= Choruss =

Choruss was a three-year experimental effort launched in 2008 by Warner Music Group and record-industry/Internet technology expert Jim Griffin to develop a licensed system for peer-to-peer music file sharing among college students. The idea was to establish a voluntary, blanket licensing system for users of college networks, experimenting with different licensing models and technology at different universities. Although the project was supported by many universities, the National Music Publishers Association, and three of the four major record labels at the time—Warner, Sony BMG, and EMI, with Universal being the only holdout—the service never launched, and the project was discontinued when its charter ended in late 2010.

According to Griffin, Choruss wasn't viable primarily due to the music industry's failure to coordinate licensing among the various rights holders with a stake in sound recordings. Without the functionality of a central registry, it was anticipated that less than half of the rights holders could be identified for the music students would be sharing. Doubtful that record companies would fund development of a global rights registry themselves, Griffin and his company is now working with the World Intellectual Property Organization (WIPO) to develop the International Music Registry (IMR).

== Proposals and criticism ==
Choruss was always going to allow any files to be shared among participants. Initially, it was said they could use any file-sharing technology they wanted. However, later in its development, Choruss partnered with former file-sharing pariah Audiogalaxy as the basis of the system.

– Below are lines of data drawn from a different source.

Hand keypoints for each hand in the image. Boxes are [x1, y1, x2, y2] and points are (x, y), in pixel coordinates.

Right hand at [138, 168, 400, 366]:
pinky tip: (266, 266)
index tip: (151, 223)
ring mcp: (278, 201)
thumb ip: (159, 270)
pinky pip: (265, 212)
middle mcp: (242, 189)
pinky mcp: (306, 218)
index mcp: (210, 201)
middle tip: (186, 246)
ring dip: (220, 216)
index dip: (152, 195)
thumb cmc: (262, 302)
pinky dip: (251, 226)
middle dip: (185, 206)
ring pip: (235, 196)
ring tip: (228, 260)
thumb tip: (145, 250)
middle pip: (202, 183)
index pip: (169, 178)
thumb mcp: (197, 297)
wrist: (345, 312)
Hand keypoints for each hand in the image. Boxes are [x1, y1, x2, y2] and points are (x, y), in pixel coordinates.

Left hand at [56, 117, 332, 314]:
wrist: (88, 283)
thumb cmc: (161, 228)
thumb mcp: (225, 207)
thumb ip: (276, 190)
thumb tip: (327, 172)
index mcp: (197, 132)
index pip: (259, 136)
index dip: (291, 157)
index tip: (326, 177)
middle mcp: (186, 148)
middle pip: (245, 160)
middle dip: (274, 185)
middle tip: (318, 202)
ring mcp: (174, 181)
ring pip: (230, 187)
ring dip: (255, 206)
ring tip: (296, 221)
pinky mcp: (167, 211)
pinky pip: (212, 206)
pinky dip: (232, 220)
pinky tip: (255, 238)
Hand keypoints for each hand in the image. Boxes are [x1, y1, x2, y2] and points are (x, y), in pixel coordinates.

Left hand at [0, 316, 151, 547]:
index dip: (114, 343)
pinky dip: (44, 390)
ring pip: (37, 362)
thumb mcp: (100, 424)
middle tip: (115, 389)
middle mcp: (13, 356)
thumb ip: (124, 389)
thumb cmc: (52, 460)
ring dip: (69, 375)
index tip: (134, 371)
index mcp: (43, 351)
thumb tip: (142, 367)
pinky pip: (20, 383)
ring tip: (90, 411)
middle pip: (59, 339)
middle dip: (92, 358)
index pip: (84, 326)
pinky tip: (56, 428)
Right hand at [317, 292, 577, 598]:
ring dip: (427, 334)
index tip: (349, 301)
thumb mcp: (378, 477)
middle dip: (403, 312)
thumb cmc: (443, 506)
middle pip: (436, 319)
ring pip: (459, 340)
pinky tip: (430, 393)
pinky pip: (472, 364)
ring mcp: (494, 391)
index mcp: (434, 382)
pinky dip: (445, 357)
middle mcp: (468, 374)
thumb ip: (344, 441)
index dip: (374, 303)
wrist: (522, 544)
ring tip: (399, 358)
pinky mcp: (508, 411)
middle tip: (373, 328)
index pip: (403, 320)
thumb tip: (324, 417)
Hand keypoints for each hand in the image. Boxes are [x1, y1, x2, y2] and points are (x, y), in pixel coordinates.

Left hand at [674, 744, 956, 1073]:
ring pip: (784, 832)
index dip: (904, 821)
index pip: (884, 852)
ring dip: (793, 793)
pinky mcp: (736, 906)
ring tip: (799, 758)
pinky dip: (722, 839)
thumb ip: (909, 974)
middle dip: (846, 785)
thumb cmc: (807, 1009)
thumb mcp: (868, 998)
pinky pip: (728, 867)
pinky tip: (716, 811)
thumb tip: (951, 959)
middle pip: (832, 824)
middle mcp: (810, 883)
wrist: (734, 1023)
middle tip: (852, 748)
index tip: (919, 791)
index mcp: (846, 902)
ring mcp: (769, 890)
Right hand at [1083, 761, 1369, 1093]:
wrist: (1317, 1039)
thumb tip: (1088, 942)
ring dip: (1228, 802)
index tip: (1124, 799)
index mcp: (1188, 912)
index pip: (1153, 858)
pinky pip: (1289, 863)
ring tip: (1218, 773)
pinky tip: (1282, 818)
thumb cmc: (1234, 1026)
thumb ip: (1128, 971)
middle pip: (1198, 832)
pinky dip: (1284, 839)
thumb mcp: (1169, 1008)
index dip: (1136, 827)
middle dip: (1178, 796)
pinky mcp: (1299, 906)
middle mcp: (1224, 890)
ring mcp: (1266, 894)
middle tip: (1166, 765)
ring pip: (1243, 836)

In 2009, and again in 2010, although it never came to pass, Griffin said that various universities would introduce Choruss later that year, with each university using a different model. For example, some would require all students to participate, some would be opt-in, some would be opt-out. Some would use a central server, some would use technology to determine what's being shared, others would rely on self-reporting. Some would base payments on downloads, others on "plays". Pricing would vary. The results of the tests would be studied to figure out and learn from what "works".

Griffin envisioned Choruss providing a platform upon which different licensing models, even partially "free" ones, could be built. One such model was upselling people on cable TV-like license & service bundles from ISPs. But file-sharing advocate and technology policy blogger Mike Masnick called this a "tax" on students that, when rolled out to ISPs instead of just universities, would usher in de facto compulsory licensing (e.g., every ISP customer subsidizing the file-sharing of a few). Musician Dave Allen, paraphrased by Masnick, pointed out that consumers hate such bundling and actively seek ways to avoid it, and that more generally, Choruss was doomed because its direct-licensing strategy is "a plan based on what's best for the existing stakeholders, not the customers." Masnick continued, "it seeks to perpetuate the old model, where you have to 'get' money out of others in order to 'allow' them to do something."

Griffin acknowledged another shortcoming: students were skeptical of a license which wouldn't cover their file-sharing activity on off-campus networks.